The video screen is even eroding the act-as-if-you're-invisible elevator culture. In an East 42nd Street elevator recently, a headline flashed that the Mets had canned their controversial manager, Bobby Valentine. Irene Garson, on her way for a smoke on the sidewalk, screamed: "I can't believe it." Suddenly, everyone was sharing emotions. It was like an "Oprah" show--in a closet. "He's a no-good bum," a young guy in a Yankees hat offered up to Garson, 64, who erupted in a smoky laugh.

This is just the kind of blather that annoys Marc Schuman, 40, who works in a Park Avenue skyscraper with a Captivate screen in every elevator. It also annoys him that Americans get informed in oversimplified bits. ("Iraqi radar missile sites hit" or "FBI issuing 'graphic aid.' ") And it annoys him, on the ride back from a midday cup of coffee, to hit the up arrow and see the NASDAQ going down. "Do I need to know right away when the Dow drops 150 points?" asked Schuman, who works in financial services. "Maybe when I'm in the bathroom I have the opportunity to think about something else?"

Opportunity is the operative word here. Screens and advertising flags blanket the city. Not just in elevators but on every imaginable piece of real estate -- up and down the sides of buildings in Times Square, on small screens atop taxis, in supermarkets, banks and, yes, Mr. Schuman, in restaurant bathrooms. The old-fashioned lampposts that were installed recently around Manhattan's ultimate sanctuary, Central Park, have been sullied with banners that advertise airlines and street fairs.

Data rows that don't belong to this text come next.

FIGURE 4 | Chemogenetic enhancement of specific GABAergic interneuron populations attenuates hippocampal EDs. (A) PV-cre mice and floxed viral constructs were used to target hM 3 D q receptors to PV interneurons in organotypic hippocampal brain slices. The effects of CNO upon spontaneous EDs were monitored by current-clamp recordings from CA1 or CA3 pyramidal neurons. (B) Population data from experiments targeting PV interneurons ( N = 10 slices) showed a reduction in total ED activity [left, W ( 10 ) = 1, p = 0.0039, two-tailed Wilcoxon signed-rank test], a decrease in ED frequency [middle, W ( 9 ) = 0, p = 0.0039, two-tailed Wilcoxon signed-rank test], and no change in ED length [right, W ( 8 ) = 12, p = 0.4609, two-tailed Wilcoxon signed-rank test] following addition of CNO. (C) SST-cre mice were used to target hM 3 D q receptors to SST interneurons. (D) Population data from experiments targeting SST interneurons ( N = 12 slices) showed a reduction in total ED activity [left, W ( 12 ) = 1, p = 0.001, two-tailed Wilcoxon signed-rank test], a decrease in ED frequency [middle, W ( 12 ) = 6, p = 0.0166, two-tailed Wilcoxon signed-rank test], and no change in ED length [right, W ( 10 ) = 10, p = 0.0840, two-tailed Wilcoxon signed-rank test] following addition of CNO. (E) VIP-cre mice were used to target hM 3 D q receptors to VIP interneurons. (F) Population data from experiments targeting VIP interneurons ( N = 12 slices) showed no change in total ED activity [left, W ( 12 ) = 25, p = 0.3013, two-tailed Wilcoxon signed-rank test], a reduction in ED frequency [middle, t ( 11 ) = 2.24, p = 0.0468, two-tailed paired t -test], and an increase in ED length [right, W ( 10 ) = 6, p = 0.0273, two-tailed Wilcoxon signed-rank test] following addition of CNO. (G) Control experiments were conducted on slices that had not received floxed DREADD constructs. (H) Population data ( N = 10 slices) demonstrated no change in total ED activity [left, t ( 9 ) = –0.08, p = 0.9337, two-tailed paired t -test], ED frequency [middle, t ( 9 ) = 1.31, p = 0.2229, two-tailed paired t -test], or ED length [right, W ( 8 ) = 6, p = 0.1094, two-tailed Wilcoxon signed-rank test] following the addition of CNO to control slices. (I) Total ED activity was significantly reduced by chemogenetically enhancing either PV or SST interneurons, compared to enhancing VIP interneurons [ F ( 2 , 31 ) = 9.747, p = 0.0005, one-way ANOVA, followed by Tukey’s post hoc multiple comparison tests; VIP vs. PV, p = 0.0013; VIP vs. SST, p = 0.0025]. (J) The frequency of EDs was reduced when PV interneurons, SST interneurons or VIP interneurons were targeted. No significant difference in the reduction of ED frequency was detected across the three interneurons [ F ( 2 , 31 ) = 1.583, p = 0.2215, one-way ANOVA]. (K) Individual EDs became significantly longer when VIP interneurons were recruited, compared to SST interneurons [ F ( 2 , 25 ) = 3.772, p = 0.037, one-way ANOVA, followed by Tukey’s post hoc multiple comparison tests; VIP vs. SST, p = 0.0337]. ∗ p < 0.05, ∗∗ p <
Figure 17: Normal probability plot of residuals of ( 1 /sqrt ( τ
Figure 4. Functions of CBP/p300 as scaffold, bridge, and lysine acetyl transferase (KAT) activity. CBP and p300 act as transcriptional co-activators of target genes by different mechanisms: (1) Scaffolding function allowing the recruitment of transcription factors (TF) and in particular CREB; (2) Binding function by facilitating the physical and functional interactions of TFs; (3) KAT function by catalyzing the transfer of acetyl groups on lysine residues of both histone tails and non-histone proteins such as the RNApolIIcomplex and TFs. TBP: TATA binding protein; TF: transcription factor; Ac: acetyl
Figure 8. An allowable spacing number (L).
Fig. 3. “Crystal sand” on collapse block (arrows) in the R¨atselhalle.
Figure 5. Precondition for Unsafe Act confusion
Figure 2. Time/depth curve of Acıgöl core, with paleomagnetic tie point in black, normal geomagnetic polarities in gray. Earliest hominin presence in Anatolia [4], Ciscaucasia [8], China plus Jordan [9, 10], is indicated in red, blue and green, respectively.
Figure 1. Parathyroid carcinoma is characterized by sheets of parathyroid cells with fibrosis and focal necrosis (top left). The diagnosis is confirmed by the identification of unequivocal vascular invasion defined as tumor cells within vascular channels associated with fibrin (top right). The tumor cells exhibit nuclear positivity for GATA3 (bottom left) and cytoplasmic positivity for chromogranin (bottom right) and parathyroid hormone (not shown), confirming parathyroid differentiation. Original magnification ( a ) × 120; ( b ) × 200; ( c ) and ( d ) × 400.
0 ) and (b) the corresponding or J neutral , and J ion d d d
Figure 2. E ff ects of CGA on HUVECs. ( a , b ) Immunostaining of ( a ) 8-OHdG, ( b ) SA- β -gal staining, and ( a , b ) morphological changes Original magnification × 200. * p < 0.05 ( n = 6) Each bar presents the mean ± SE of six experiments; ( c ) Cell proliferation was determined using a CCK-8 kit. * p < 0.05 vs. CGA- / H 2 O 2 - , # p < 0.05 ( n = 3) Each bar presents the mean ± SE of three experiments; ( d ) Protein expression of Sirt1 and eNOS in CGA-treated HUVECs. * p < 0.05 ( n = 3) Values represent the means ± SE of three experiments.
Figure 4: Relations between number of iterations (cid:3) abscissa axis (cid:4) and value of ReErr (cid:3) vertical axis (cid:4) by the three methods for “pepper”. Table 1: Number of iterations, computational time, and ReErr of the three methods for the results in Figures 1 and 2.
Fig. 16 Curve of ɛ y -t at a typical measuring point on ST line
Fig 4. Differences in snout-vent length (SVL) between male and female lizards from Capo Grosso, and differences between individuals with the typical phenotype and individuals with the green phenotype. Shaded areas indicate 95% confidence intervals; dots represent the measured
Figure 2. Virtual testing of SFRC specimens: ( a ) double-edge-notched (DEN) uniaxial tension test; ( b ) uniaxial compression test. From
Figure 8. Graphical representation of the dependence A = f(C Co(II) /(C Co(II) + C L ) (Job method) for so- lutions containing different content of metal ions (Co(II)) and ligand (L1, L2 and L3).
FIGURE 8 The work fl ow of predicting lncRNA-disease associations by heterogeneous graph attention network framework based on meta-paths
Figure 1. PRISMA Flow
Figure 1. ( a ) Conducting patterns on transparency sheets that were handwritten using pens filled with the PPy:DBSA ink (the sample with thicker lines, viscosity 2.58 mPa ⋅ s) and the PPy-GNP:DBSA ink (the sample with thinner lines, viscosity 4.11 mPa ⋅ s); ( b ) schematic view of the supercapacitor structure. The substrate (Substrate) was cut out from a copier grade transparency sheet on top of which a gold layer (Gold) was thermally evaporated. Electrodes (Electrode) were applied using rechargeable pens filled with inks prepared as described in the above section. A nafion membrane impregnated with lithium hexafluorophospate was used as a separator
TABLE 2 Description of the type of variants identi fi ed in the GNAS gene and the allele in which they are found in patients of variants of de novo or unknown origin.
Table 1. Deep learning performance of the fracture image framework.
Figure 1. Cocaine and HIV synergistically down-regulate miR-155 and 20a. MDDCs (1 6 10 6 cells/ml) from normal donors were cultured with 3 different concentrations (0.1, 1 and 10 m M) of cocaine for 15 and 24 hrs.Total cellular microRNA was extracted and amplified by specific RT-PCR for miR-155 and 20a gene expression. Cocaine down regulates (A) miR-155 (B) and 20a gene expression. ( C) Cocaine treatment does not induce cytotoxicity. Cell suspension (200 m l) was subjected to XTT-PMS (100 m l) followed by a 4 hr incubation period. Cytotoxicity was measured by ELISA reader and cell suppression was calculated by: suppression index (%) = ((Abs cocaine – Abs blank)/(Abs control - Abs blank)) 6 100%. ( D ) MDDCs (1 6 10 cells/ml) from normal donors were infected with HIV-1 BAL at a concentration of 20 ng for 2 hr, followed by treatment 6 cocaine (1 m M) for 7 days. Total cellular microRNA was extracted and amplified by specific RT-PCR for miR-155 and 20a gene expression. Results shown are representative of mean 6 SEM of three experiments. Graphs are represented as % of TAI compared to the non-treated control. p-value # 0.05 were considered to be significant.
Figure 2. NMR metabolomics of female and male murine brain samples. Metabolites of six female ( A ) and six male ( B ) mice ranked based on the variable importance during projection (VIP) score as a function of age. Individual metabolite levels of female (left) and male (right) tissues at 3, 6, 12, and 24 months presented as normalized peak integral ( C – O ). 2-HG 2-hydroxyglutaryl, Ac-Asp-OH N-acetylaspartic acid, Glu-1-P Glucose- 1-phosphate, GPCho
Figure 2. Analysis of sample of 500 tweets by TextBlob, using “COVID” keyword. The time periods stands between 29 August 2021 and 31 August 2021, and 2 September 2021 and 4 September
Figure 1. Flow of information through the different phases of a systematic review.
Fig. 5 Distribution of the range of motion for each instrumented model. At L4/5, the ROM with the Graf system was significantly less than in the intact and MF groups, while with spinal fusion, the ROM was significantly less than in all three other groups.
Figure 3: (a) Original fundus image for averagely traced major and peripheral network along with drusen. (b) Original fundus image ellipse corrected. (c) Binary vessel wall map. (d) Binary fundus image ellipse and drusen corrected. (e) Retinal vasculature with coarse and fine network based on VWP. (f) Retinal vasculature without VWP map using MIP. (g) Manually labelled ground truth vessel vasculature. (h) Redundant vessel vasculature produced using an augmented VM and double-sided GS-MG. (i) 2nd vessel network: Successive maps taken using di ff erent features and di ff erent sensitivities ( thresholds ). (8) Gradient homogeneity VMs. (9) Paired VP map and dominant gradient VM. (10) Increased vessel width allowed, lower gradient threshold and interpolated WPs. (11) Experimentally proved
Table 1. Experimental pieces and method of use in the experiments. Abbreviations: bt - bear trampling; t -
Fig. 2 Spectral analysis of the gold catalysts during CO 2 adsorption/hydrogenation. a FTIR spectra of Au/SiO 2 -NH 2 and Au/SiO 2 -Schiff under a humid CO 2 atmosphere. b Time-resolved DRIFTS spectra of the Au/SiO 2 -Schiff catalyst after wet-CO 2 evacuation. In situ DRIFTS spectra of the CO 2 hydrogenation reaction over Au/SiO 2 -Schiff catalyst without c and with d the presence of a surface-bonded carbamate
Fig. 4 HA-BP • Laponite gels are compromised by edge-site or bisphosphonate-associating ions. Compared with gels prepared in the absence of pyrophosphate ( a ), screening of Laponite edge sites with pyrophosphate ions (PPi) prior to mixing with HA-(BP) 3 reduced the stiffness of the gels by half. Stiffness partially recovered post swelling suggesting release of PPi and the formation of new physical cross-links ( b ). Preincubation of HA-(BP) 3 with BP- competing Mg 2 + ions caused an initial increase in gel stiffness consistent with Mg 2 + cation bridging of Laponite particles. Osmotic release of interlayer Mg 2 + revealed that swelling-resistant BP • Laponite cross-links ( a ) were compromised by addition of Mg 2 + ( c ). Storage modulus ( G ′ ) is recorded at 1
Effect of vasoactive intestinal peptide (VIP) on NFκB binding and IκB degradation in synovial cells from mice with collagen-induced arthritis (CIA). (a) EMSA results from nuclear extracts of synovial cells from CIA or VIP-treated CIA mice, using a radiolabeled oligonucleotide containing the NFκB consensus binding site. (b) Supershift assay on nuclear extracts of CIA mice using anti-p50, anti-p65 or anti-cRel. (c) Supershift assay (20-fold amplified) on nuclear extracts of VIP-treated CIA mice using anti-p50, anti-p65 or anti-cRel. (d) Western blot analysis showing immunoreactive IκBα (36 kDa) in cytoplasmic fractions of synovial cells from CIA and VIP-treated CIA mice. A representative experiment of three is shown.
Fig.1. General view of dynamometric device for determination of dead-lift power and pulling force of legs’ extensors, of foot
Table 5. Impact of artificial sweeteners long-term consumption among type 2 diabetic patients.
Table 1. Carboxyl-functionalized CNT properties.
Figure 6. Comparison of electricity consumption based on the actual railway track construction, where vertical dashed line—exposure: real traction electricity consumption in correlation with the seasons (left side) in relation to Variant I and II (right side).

But while the city is awash in news that fits into a sentence on an elevator monitor, most surveys show that people remain uninformed, particularly about world events. In a nation with attention deficit disorder, this is a city where one crawl is never enough. So, how do you captivate without alienating an already overstimulated population?

"I tell my editors, 'Give people the 'Oh, wow factor,' " said Mike DiFranza, the president of Captivate. Which accounts for the "word of the day" feature. Thursday it was "ineffable," defined as "indescribable" and illustrated thus: "The chef adored the ineffable aroma of the Italian truffle." DiFranza does not see this bite or his "power poll" questions -- Would you be more productive with a midday nap? -- as an intrusion into the john-sized space of an elevator. (According to e-mailed responses to the nap question, 76% said yes and 9% said they already nap at their desk.)